:: Exercise details ::
Please arrange the lines below into a numbered list, dropping the blank lines and the pictures.

(Quiz items based on charts)
+++

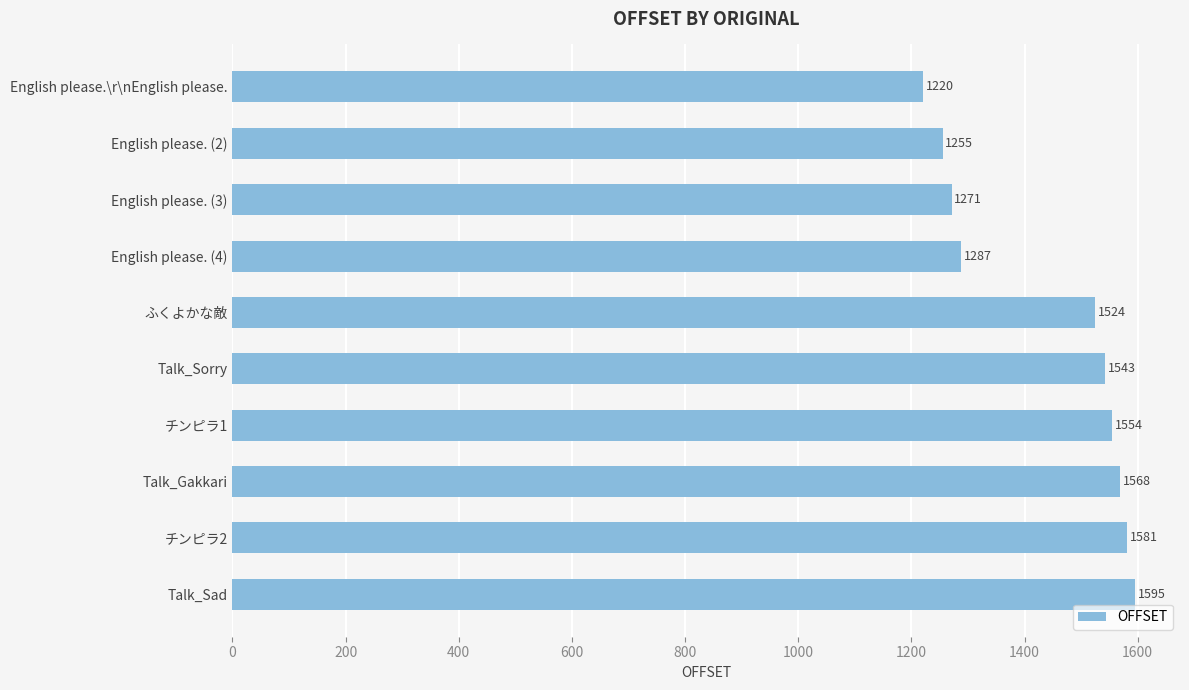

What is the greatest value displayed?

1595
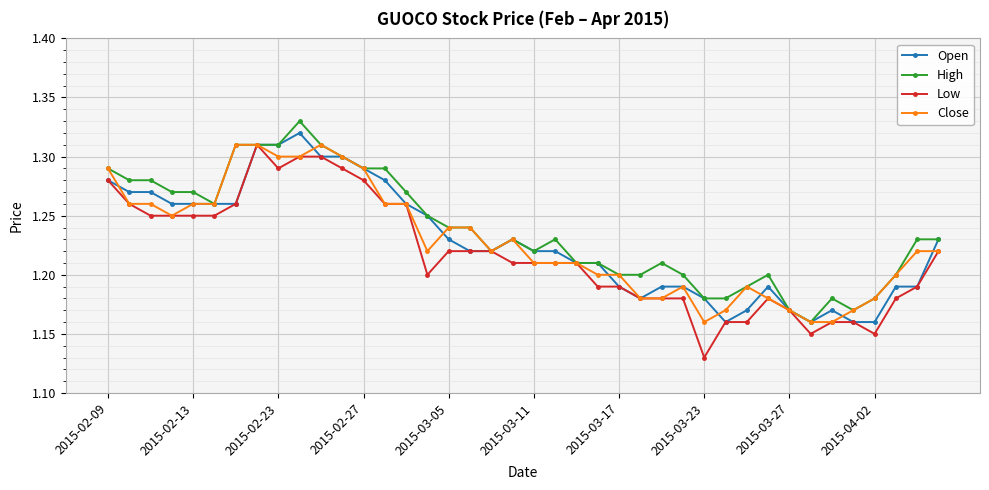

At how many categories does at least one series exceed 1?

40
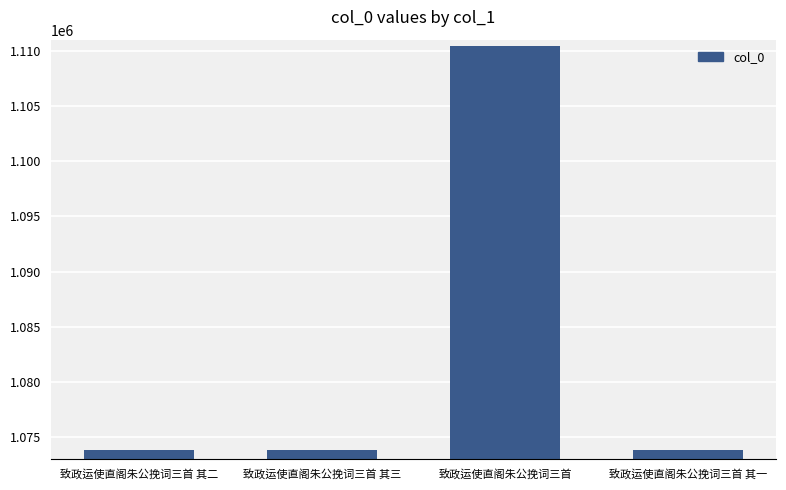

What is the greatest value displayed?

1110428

+++

:: Output for this task ::
1. What is the greatest value displayed?
2. 1595
3. At how many categories does at least one series exceed 1?
4. 40
5. What is the greatest value displayed?
6. 1110428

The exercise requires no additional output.